Wolf Hall Wins the Booker Prize

Wolf Hall: A Novel
Not since Life of Pi by Yann Martel won the Booker Prize for Fiction in 2002 has the favorite won. Until today, that is. Minutes ago, Hilary Mantel's Wolf Hall was announced as this year's Booker winner. The Times reports that Mantel's 650-page historical novel about the life and times of Thomas Cromwell edged out the competition "in a secret ballot by three votes to two." James Naughtie, chair of the judges panel, said that "Mantel’s book was the most towering achievement in a shortlist that resembled an alpine landscape of accomplishment."

Booksellers are thrilled with this result. Janine Cook, the fiction buyer for Waterstone’s, commented to the Times "that Wolf Hall was the sort of book that brought new readers to literary fiction."

Here's the publisher's description of the book:
England in the 1520s is a heartbeat from disaster. If the king dies without a male heir, the country could be destroyed by civil war. Henry VIII wants to annul his marriage of twenty years, and marry Anne Boleyn. The pope and most of Europe opposes him.

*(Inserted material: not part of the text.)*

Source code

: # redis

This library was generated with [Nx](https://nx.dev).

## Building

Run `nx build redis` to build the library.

The quest for the king’s freedom destroys his adviser, the brilliant Cardinal Wolsey, and leaves a power vacuum.

Into this impasse steps Thomas Cromwell. Cromwell is a wholly original man, a charmer and a bully, both idealist and opportunist, astute in reading people and a demon of energy: he is also a consummate politician, hardened by his personal losses, implacable in his ambition. But Henry is volatile: one day tender, one day murderous. Cromwell helps him break the opposition, but what will be the price of his triumph?

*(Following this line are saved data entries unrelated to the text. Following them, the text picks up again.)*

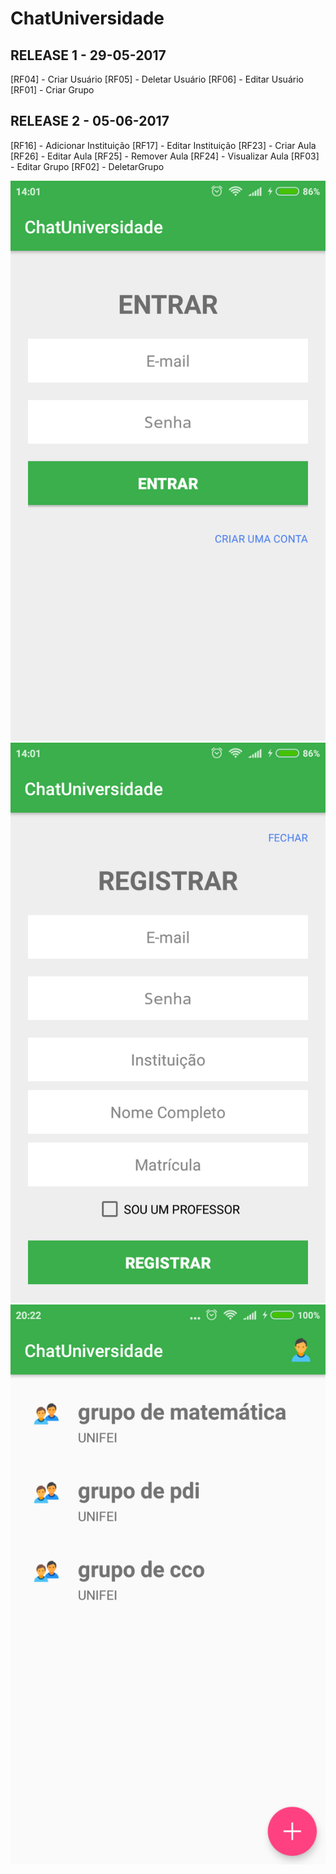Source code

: # ChatUniversidade

## RELEASE 1 - 29-05-2017

[RF04] - Criar Usuário
[RF05] - Deletar Usuário
[RF06] - Editar Usuário
[RF01] - Criar Grupo

## RELEASE 2 - 05-06-2017
[RF16] - Adicionar Instituição
[RF17] - Editar Instituição
[RF23] - Criar Aula
[RF26] - Editar Aula
[RF25] - Remover Aula
[RF24] - Visualizar Aula
[RF03] - Editar Grupo
[RF02] - DeletarGrupo

![](https://github.com/natanmorais/ChatUniversidade/blob/master/1.png?raw=true)
![](https://github.com/natanmorais/ChatUniversidade/blob/master/2.png?raw=true)
![](https://github.com/natanmorais/ChatUniversidade/blob/master/3.png?raw=true)
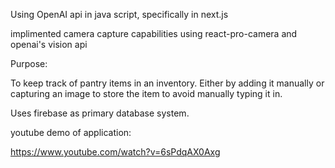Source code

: Using OpenAI api in java script, specifically in next.js 

implimented camera capture capabilities using react-pro-camera and openai's vision api

Purpose: 

To keep track of pantry items in an inventory. Either by adding it manually or capturing an image to store the item to avoid manually typing it in. 

Uses firebase as primary database system.

youtube demo of application: 

https://www.youtube.com/watch?v=6sPdqAX0Axg
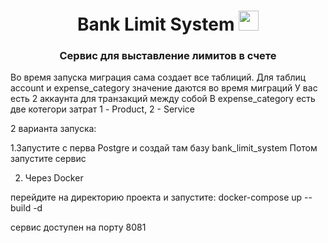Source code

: <h1 align="center">Bank Limit System <img src="https://github.com/blackcater/blackcater/raw/main/images/Hi.gif" height="32"/></h1>
<h3 align="center">Сервис для выставление лимитов в счете</h3>

Во время запуска миграция сама создает все таблиций.
Для таблиц account и expense_category значение даются во время миграций
У вас есть 2 аккаунта для транзакций между собой 
В expense_category есть две котегори затрат 1 - Product, 2 - Service

2 варианта запуска:

1.Запустите с перва Postgre и создай там базу bank_limit_system
Потом запустите сервис


2. Через Docker

  перейдите на директорию проекта и запустите:  docker-compose up --build -d

  сервис доступен на порту 8081
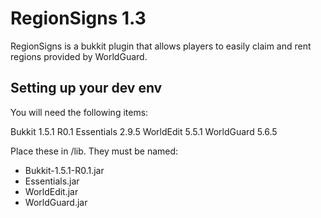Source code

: RegionSigns 1.3
=================

RegionSigns is a bukkit plugin that allows players to easily claim and rent regions provided by WorldGuard.

Setting up your dev env
-----------------------

You will need the following items:

Bukkit 1.5.1 R0.1
Essentials 2.9.5
WorldEdit 5.5.1
WorldGuard 5.6.5

Place these in /lib. They must be named:
* Bukkit-1.5.1-R0.1.jar
* Essentials.jar
* WorldEdit.jar
* WorldGuard.jar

In inimitable style, Hilary Mantel presents a picture of a half-made society on the cusp of change, where individuals fight or embrace their fate with passion and courage. With a vast array of characters, overflowing with incident, the novel re-creates an era when the personal and political are separated by a hairbreadth, where success brings unlimited power but a single failure means death.

2 comments:

Unknown said...

It really does sound like an interesting book.

Zibilee said...

Yay! I am so excited about this book and can't wait to read it. I also think a few of the others sound really good.